Rethink of the "fail-fast" notion

stephenslab / dsc

Repo for Dynamic Statistical Comparisons project

https://stephenslab.github.io/dsc-wiki

MIT License

12 stars 12 forks source link

Rethink of the "fail-fast" notion #190

Closed gaow closed 5 years ago

gaow commented 5 years ago

Currently in DSC, any failure in any specific module instance will cause failure to the entire benchmark. This is in light of "fail-fast" notion. It has been argued by some user that this should not be a good behavior. We should allow for it to run as much as it could and report failure after.

pcarbo commented 5 years ago

You should still observe the "fail fast" principle, but "fail fast" should be specific to each pipeline, not to the entire benchmark.

gaow commented 5 years ago

GNU Make does "fail-fast" the way similar to what we are doing, but it has an option --keep-going to try to finish as much as possible. So I guess both approaches has merits. I'm adding an interface to allow for both.

gaow commented 5 years ago

A --keep-going option is added to override the default fail-fast and try to complete as much as possible. More tests are needed before making a release.

jdblischak commented 5 years ago

As a reference, Snakemake also uses this convention.

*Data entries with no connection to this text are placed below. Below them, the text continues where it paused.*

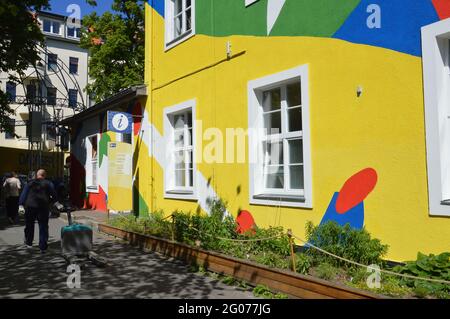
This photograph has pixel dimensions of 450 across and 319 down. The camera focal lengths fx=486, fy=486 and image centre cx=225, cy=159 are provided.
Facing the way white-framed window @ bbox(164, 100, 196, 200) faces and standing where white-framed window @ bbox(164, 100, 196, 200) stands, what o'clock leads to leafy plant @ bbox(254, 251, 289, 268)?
The leafy plant is roughly at 10 o'clock from the white-framed window.

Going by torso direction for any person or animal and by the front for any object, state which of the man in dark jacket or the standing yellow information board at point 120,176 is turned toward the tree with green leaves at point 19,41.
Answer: the man in dark jacket

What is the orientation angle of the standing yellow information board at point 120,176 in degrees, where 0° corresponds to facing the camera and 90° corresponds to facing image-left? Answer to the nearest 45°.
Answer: approximately 0°

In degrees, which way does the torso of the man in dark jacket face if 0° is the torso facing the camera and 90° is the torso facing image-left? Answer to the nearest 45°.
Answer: approximately 180°

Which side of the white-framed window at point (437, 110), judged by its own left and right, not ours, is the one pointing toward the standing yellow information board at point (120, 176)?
right

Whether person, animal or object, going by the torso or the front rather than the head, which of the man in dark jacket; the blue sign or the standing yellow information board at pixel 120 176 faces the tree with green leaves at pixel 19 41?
the man in dark jacket

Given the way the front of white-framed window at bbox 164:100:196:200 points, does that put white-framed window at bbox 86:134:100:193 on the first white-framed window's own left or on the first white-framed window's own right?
on the first white-framed window's own right
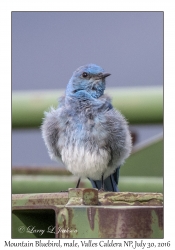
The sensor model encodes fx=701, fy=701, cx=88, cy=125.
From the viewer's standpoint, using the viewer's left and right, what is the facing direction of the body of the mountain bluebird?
facing the viewer
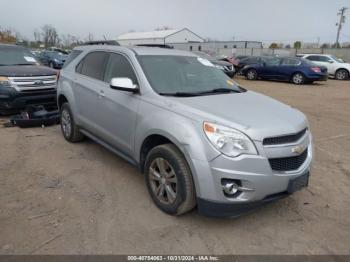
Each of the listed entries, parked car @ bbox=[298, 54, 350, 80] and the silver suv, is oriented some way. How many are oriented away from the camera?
0

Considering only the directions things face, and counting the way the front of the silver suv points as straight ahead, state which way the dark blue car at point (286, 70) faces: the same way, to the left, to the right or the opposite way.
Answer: the opposite way

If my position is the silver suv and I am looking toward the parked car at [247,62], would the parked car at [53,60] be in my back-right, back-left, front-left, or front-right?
front-left

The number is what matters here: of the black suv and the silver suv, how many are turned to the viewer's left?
0

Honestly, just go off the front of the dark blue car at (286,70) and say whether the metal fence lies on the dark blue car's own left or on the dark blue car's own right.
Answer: on the dark blue car's own right

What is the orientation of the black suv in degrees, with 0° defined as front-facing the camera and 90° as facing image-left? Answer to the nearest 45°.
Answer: approximately 315°

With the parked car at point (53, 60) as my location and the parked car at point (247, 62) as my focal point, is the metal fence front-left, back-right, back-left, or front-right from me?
front-left

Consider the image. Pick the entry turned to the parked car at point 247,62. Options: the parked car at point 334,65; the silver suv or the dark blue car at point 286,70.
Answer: the dark blue car

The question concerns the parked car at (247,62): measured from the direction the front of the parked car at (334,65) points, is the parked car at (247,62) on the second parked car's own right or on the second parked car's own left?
on the second parked car's own right

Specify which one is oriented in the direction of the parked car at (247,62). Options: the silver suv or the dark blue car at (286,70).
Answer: the dark blue car

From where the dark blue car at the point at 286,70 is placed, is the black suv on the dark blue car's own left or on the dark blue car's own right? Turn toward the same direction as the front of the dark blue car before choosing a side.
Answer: on the dark blue car's own left

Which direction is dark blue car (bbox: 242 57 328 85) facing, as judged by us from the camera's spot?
facing away from the viewer and to the left of the viewer

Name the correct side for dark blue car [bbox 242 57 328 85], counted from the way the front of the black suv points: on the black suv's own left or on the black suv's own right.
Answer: on the black suv's own left
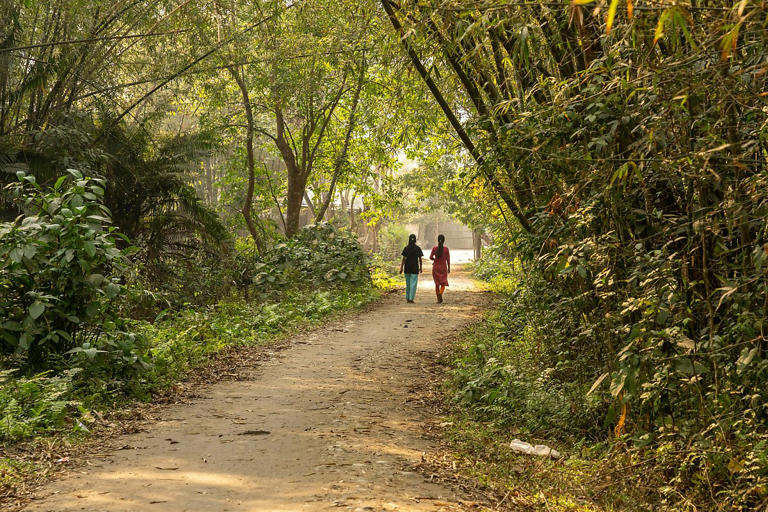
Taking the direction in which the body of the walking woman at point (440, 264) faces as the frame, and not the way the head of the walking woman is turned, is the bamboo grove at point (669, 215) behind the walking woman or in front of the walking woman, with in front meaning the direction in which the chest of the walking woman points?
behind

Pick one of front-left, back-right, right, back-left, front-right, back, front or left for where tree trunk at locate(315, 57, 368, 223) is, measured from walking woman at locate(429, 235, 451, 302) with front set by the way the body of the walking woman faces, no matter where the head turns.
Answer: front-left

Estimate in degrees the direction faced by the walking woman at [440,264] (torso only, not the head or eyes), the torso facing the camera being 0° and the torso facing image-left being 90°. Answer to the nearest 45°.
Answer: approximately 180°

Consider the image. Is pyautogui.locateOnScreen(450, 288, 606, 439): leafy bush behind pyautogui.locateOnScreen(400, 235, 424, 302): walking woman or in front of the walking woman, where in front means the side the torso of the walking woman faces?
behind

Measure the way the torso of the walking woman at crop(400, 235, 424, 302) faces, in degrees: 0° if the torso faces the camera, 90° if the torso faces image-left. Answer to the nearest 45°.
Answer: approximately 180°

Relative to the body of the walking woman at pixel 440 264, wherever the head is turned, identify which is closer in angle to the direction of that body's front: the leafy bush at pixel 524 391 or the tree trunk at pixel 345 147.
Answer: the tree trunk

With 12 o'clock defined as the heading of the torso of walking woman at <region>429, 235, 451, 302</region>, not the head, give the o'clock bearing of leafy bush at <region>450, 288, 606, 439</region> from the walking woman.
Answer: The leafy bush is roughly at 6 o'clock from the walking woman.

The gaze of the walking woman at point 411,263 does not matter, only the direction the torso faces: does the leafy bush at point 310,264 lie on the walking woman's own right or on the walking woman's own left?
on the walking woman's own left

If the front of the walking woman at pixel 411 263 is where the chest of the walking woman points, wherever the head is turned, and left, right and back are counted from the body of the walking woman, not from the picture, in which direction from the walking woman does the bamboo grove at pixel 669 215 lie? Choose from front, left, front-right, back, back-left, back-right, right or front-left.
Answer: back

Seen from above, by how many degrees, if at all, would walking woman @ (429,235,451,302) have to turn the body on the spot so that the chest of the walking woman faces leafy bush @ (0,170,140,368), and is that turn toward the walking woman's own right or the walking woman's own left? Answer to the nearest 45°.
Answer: approximately 180°

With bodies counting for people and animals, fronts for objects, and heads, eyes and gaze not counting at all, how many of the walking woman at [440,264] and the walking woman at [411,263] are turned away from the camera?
2

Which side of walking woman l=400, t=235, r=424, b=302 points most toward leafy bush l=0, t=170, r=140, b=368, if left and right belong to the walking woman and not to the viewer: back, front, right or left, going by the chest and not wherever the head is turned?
back

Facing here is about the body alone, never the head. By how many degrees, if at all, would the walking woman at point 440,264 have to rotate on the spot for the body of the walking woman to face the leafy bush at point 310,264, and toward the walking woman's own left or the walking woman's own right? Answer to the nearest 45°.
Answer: approximately 90° to the walking woman's own left
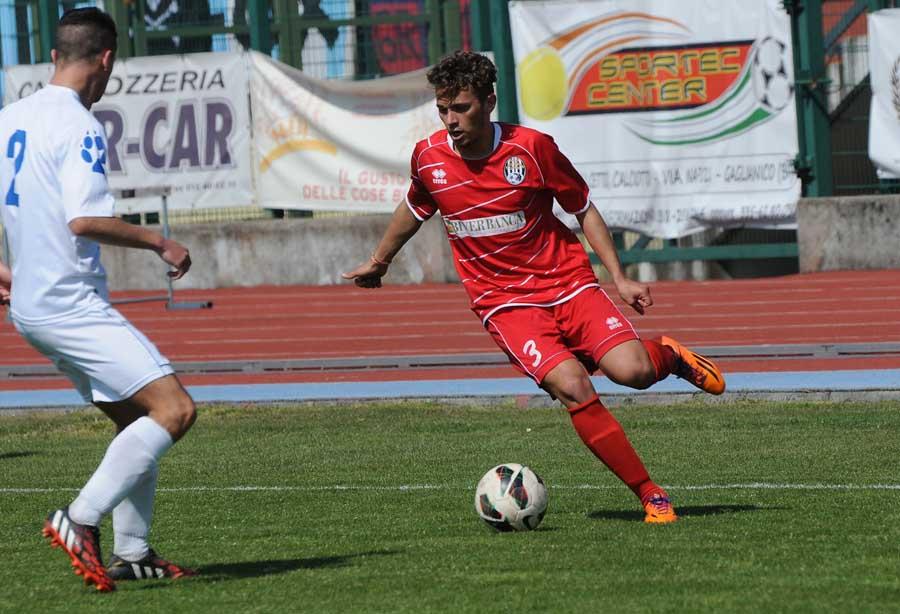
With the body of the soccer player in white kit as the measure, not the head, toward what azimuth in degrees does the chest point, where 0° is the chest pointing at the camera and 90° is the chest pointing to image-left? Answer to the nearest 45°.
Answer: approximately 225°

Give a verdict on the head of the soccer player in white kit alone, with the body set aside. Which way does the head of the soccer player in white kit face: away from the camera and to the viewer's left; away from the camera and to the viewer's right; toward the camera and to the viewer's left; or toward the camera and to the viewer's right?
away from the camera and to the viewer's right

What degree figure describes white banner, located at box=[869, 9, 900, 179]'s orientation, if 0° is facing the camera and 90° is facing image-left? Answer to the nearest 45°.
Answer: approximately 0°

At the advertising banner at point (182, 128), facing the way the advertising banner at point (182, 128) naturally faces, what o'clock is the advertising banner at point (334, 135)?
the advertising banner at point (334, 135) is roughly at 10 o'clock from the advertising banner at point (182, 128).

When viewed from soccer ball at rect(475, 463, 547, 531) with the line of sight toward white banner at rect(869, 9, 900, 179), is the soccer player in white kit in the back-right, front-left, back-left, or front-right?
back-left

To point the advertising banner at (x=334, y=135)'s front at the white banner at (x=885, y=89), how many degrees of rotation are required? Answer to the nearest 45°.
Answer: approximately 45° to its left

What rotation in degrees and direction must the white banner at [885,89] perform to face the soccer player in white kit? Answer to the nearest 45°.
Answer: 0° — it already faces them
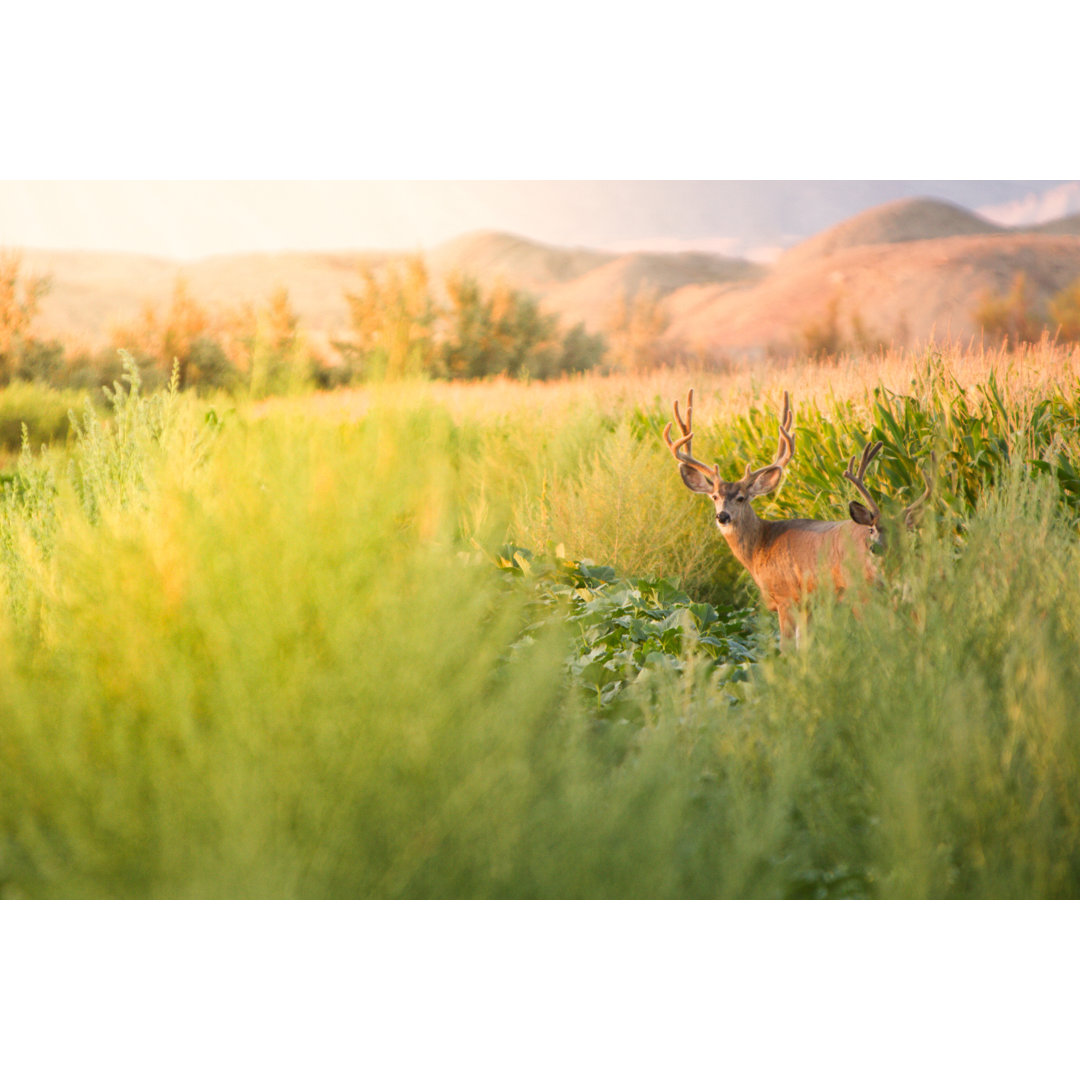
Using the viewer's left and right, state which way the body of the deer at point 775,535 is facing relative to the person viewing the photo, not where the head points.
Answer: facing the viewer and to the left of the viewer
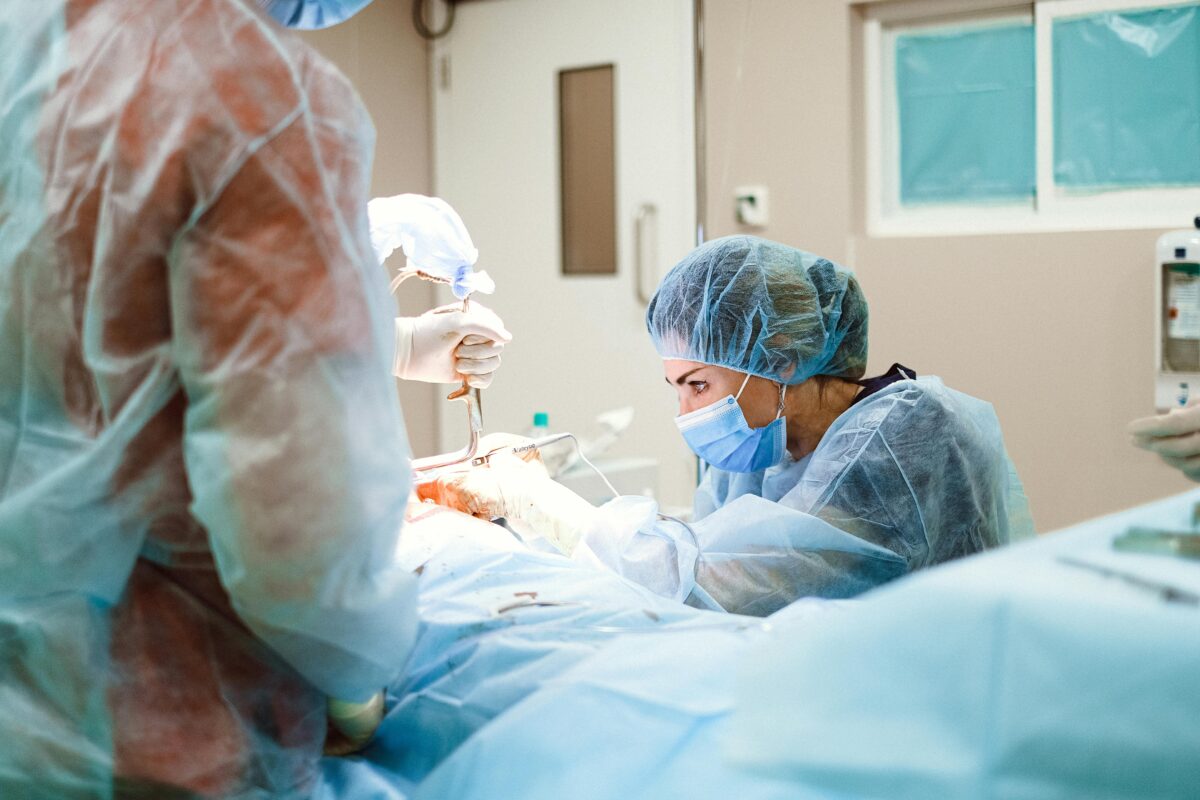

--keep-going, -k  Go on with independent jobs if a job fails. Default: False

https://snakemake.readthedocs.io/en/stable/executable.html#all-options

I prefer this behavior because if I submit a long-running Snakemake job at the end of the day, I want it to know that even if some errors occur, it will still run as much as possible (this was an even bigger issue back on PPS, where 10% of my jobs would randomly fail for no reason).

pcarbo commented 5 years ago

It is good to have extra motivation for having this option.